The PPK was co-founded by Veton Surroi, the English-speaking, US-
educated, son of a Yugoslav diplomat and editor of Koha Ditore, the
Albanian language daily. The Albanians are not a devout lot, but
even Islam had its political manifestations in Kosovo.

The 1981 demonstrations gave rise to the Popular Movement for Kosovo
(LPK). Apparently, it gave rise to the KLA, probably in 1993,
possibly in Pristina. Whatever the circumstances, the KLA
congregated in Decani, the region surrounding Pristina. Two years
after the Golgovac attack - it tackled a Serb border patrol (April)
and a Serb Police Station (August) in 1995. Light weapons and a
crude bomb were used.

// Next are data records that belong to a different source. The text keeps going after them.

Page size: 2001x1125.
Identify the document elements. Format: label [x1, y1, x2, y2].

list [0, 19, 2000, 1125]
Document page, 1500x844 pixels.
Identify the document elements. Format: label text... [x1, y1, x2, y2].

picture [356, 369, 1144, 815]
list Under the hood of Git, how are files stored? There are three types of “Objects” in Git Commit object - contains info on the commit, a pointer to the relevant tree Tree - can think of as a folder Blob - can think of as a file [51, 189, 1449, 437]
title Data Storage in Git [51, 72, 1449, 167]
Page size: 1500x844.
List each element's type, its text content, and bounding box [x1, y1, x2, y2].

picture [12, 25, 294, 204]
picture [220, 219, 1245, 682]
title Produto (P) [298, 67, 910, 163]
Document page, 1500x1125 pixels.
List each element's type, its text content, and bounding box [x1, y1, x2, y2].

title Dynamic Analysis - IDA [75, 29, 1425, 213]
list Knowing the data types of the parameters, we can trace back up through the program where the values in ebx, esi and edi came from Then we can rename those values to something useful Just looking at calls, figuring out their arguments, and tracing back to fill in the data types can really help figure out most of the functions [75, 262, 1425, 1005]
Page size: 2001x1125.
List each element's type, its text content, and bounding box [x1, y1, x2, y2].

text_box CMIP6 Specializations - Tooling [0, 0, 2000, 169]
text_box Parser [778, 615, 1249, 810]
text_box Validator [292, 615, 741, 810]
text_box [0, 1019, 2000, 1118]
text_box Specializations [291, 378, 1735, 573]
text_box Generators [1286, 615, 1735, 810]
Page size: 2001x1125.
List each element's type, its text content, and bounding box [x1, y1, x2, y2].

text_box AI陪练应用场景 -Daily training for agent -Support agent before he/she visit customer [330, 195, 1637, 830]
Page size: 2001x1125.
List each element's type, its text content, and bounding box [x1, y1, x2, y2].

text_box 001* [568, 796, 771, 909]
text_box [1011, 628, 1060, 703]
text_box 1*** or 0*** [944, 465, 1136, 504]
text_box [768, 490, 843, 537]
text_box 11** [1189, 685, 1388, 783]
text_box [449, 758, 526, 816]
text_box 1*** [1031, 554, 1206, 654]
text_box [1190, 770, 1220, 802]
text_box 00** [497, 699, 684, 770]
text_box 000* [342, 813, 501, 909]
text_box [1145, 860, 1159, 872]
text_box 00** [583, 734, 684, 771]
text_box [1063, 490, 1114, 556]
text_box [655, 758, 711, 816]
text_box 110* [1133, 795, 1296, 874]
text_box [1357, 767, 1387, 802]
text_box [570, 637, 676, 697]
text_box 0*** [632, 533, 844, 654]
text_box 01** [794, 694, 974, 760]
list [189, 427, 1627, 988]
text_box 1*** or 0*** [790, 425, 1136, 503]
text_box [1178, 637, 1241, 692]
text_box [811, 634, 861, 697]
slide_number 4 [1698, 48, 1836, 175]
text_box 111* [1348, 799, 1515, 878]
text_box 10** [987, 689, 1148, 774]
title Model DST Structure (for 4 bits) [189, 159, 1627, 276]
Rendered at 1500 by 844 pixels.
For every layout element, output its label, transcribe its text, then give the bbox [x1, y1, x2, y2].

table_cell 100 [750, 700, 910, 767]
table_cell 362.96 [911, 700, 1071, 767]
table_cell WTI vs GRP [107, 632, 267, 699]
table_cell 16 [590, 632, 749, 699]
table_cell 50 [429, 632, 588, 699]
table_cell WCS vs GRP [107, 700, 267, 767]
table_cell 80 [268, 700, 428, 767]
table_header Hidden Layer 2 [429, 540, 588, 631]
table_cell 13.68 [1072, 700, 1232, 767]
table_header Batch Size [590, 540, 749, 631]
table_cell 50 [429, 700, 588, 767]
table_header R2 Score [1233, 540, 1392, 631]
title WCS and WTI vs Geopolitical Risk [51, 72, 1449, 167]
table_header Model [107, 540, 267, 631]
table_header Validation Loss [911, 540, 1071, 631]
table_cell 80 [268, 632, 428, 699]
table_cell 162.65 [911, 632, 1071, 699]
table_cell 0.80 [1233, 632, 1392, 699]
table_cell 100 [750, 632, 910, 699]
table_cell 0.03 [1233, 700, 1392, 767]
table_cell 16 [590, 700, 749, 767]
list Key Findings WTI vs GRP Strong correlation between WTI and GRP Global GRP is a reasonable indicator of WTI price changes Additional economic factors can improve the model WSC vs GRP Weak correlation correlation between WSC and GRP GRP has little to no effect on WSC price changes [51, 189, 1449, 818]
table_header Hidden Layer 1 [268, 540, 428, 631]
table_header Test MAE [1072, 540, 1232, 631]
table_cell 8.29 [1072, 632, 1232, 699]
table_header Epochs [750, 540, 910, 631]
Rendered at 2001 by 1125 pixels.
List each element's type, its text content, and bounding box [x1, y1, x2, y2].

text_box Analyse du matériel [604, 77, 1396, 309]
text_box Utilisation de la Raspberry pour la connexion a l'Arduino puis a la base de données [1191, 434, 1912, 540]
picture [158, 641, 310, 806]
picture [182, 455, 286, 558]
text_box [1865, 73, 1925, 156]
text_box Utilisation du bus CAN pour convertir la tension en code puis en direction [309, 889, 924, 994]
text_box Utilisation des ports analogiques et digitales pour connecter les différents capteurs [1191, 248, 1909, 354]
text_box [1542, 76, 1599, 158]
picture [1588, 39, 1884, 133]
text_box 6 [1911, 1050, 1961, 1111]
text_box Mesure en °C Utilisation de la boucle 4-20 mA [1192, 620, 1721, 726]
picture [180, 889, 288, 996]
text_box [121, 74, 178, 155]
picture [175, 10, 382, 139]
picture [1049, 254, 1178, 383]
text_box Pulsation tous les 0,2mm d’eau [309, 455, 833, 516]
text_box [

The Serbs were not impressed - but they were
provoked into an escalating series of ever more hideous massacres of
Albanian villagers (the turning point might have been the slaughter
by the Serbs of the Jashari clan in Prekaz). Machiavellian analysts
ascribe to the KLA a devilish plot to provoke the Serbs into the
ethnic cleansing that finally introduced the West to tortured
Kosovo. The author of this article, aware of the Balkan's lack of
propensity for long term planning and predilection for self-
defeating vengeance - believes that, to the KLA, it was all a
serendipitous turn of events. Whatever the case may be, the KLA
became sufficiently self-assured and popular to advertise itself on
the BBC as responsible for some of the clashes - a rite of passage
common to all self-respecting freedom fighters.